Methodology and Evaluation
The study systematically assesses the LLMs’ performance in repository-level QA by comparing baseline accuracy with advanced methods that utilize retrieval-augmented generation. These advanced methods leverage file-level retrieval and graph-based representations of structural dependencies to improve comprehension and accuracy.
- Dataset Creation: StackRepoQA provides a comprehensive overview of real-world developer inquiries.
- Model Evaluation: The study evaluates Claude 3.5 Sonnet and GPT-4o under various configurations.
- Methods Utilized: Incorporation of retrieval-augmented generation techniques to enhance accuracy.
Findings and Implications
The results indicate that while LLMs achieve moderate accuracy in repository-level QA tasks at baseline, their performance improves significantly when structural signals are integrated into the reasoning process. However, the overall accuracy remains limited, highlighting the challenges inherent in repository-scale comprehension.

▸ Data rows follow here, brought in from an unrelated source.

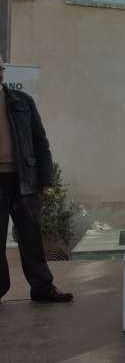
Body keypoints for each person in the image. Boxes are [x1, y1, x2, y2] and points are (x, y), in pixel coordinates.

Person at [0, 56, 73, 302]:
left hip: (24, 179)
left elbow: (40, 142)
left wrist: (46, 179)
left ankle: (42, 287)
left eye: (0, 68)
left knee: (31, 236)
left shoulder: (22, 101)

Notably, the analysis reveals a concerning trend: high scores often stem from the verbatim reproduction of Stack Overflow answers, rather than from genuine reasoning capabilities. This finding emphasizes the need for further research to disentangle memorization from authentic understanding in LLMs.
Future Directions
The introduction of StackRepoQA aims to encourage ongoing research into benchmarking, evaluation protocols, and augmentation strategies that can improve LLM performance in repository-level QA. By addressing the limitations identified in this study, researchers can work towards advancing LLMs into reliable tools for repository-scale program comprehension.
- Further exploration of augmentation strategies.
- Development of more robust evaluation protocols.
- Encouragement of interdisciplinary collaboration to enhance LLM capabilities.
In conclusion, StackRepoQA is a pivotal contribution to the field of software engineering and LLM research. It not only highlights the current capabilities and limitations of LLMs in understanding complex codebases but also sets the stage for future advancements in this crucial area of study.